Many agencies adapt as quickly as they can to digital needs, and they make the kinds of changes they need to make in order to provide digital services with a personal touch. But in order for them to truly grow and adapt, they need carrier partners who are willing to develop their own technology agendas in a way that supports agents in their efforts to reach customers and manage their businesses.
“Agents choose their chosen operator based on their adaptation to key features that support them in selling business quickly…. In order to compete and grow, insurance companies must enable future clear distribution models that support multi-channel commitment. embrace platform technologies including clouds and APIs to support enhanced real-time integration; use advanced digital and data analytics to rethink distribution optimization; embrace ecosystems for access to data, distribution channels and digital functions from a growing number of partners; and implement digital experience platforms to build the next generation of customer and distributor experiences.

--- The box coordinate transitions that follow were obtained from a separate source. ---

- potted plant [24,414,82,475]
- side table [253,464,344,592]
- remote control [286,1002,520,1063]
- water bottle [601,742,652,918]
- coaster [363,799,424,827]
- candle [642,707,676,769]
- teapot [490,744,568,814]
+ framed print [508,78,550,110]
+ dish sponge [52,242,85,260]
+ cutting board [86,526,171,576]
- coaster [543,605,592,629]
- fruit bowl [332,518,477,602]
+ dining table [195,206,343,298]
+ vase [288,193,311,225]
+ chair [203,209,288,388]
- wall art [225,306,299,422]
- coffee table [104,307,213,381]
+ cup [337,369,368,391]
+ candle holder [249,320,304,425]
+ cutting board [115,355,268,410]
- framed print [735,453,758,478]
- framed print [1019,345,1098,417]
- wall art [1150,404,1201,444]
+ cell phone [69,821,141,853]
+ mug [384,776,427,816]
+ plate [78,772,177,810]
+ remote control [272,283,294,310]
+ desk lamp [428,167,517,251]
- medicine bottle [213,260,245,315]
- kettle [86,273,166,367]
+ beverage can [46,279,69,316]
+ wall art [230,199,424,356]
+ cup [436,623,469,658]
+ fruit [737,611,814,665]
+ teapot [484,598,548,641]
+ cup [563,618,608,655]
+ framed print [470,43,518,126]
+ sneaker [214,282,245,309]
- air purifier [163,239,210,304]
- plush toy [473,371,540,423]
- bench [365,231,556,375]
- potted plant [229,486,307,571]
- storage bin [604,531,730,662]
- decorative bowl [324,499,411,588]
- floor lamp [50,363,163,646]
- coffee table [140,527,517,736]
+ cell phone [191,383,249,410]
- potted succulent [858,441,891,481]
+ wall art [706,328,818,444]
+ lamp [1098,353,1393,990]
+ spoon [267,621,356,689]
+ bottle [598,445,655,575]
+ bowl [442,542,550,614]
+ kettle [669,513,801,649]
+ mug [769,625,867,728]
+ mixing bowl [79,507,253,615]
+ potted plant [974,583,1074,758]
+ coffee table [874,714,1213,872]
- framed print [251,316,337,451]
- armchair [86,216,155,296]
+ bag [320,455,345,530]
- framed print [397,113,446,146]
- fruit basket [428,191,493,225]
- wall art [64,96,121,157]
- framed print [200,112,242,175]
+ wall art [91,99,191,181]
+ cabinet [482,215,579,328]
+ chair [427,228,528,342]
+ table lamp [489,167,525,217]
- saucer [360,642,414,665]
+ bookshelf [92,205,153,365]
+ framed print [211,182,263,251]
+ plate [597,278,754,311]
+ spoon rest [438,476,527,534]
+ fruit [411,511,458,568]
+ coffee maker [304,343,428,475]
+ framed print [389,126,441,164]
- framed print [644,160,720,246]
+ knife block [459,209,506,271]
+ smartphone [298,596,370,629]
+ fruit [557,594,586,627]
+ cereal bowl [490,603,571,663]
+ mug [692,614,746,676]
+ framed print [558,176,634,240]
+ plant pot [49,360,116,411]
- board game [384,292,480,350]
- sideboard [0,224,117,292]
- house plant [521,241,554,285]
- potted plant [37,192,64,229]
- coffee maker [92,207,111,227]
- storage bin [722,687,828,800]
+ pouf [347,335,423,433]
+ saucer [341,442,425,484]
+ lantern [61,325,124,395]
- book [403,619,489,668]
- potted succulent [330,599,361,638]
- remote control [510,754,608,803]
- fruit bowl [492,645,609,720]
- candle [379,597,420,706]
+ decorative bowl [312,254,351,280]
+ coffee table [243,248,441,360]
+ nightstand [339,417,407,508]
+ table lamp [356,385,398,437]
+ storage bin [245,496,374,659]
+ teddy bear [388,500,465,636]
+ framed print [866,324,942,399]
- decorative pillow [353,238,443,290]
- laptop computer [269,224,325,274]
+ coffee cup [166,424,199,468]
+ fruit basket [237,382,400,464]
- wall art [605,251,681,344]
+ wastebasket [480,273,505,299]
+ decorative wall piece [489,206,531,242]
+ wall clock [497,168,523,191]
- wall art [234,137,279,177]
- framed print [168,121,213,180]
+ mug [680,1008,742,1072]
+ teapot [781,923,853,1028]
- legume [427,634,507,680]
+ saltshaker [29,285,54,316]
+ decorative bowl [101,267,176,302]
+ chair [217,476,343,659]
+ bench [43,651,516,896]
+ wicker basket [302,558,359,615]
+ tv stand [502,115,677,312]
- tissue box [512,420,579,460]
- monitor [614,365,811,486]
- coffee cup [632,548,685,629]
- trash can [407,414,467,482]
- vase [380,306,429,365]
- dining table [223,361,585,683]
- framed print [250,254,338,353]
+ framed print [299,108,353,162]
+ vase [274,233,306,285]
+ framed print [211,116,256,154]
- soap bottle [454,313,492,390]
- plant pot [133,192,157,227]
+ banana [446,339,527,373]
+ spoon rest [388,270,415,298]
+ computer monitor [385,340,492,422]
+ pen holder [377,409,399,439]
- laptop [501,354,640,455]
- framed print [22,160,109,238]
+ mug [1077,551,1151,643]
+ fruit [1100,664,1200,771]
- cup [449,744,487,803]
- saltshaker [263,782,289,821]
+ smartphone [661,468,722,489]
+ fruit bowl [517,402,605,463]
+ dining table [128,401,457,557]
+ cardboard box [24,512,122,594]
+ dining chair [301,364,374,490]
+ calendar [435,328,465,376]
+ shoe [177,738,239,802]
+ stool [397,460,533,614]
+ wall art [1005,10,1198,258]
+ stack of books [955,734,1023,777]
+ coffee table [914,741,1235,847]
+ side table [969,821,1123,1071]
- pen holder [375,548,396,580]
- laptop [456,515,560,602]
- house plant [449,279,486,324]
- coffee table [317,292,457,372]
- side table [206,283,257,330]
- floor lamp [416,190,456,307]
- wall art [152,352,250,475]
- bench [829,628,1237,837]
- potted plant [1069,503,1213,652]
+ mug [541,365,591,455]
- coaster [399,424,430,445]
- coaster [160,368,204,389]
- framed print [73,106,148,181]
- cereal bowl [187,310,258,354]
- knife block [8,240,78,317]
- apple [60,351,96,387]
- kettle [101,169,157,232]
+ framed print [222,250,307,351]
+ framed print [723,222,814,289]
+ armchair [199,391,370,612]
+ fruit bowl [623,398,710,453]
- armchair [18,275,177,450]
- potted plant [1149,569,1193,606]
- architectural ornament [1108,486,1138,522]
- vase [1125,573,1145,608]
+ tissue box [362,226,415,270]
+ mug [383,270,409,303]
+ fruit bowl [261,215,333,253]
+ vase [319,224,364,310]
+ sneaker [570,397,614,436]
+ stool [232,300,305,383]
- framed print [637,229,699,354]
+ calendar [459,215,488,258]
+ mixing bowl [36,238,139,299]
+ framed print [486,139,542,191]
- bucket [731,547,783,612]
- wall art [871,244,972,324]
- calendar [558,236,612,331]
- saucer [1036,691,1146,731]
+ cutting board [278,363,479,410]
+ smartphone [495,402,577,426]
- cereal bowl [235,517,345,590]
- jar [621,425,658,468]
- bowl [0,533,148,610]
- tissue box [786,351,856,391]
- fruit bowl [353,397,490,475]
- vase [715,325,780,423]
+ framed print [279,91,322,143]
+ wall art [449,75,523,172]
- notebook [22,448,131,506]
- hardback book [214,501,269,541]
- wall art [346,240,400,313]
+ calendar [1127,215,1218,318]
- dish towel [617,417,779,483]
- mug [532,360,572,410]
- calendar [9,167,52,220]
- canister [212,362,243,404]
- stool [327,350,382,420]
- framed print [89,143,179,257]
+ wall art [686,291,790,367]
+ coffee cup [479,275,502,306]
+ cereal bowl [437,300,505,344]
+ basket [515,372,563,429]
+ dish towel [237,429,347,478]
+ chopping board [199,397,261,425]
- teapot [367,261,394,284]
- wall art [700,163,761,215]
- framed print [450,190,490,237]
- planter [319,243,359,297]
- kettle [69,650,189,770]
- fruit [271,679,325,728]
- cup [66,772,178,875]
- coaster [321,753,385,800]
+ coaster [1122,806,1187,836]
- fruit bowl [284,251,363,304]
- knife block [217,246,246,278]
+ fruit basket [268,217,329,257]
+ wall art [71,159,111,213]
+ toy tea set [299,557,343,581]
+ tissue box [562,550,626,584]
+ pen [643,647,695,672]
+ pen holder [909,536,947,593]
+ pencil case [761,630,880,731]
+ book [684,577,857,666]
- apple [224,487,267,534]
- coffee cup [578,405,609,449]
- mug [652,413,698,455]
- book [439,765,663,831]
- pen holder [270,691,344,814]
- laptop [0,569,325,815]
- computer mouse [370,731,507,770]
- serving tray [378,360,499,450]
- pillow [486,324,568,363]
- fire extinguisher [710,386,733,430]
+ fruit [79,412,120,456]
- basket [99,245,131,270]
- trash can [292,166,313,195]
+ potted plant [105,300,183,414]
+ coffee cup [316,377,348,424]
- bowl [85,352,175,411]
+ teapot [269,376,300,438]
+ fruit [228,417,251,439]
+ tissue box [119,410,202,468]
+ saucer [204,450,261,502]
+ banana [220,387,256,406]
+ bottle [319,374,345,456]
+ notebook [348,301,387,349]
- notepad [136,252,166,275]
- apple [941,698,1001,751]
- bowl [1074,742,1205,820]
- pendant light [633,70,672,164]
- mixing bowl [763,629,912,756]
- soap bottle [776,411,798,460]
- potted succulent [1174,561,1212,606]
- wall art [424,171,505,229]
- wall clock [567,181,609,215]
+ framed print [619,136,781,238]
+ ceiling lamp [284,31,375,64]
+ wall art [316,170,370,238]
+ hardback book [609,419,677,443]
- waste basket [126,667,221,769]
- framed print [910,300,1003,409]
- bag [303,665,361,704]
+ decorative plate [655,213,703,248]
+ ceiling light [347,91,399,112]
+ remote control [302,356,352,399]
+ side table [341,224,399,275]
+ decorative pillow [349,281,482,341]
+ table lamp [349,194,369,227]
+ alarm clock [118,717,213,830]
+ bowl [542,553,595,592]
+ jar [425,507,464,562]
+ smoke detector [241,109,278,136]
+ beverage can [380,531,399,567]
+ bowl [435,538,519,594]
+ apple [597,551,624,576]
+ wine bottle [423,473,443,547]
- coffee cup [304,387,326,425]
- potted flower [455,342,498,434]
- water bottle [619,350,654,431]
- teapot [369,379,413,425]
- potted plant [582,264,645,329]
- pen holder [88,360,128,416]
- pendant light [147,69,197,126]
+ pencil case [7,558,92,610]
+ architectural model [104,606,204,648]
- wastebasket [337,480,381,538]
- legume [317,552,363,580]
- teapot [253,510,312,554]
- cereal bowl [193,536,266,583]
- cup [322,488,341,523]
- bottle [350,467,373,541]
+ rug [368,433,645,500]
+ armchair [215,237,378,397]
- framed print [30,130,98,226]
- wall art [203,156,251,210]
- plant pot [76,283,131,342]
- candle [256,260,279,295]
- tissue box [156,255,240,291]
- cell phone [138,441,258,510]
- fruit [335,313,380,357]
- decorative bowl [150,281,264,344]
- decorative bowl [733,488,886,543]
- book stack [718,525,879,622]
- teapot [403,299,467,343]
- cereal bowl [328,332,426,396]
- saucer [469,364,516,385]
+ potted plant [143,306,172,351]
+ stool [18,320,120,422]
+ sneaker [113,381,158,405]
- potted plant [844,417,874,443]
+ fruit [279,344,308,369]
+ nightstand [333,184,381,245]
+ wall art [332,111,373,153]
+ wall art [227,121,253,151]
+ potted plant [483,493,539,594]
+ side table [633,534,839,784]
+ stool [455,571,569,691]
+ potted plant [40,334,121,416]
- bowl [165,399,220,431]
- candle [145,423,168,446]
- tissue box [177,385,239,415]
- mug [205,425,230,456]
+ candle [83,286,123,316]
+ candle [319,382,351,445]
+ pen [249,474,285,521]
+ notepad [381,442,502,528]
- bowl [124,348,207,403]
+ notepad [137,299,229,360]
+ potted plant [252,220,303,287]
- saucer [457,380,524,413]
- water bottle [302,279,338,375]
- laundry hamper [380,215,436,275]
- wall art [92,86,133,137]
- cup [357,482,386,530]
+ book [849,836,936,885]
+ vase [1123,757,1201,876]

Is your organization ready to adapt and improve the agent and customer experience? Are you preparing for the next generation of agent-led customers who are both digitally savvy and interested in a deeper understanding of their insurance coverage? For greater insight into the distributor / insurance relationship and how it relates to today's technology decisions, be sure to watch Majesco's latest webinar, Seismographic and Technological Shifts Transforming the Distributor-Carrier Relationship and Downloading Transforming the Distributor's Insurance Relationship: A Survey of Independent Insurance Agents
[i] Carnaforma, Carnaforma, Carnaforma, Carnaforma Distributor's Insurance Relationship: A Survey of Independent Insurance Agents, p. 20, September 10, 2021
[ii] Ibid., P.22
[iii] Optimization of Independent Agency Experience, Celent, July 2021
[iv] Ibid., P.23
The after insurance distribution Targets for digital service with a personal touch were first shown at Majesco.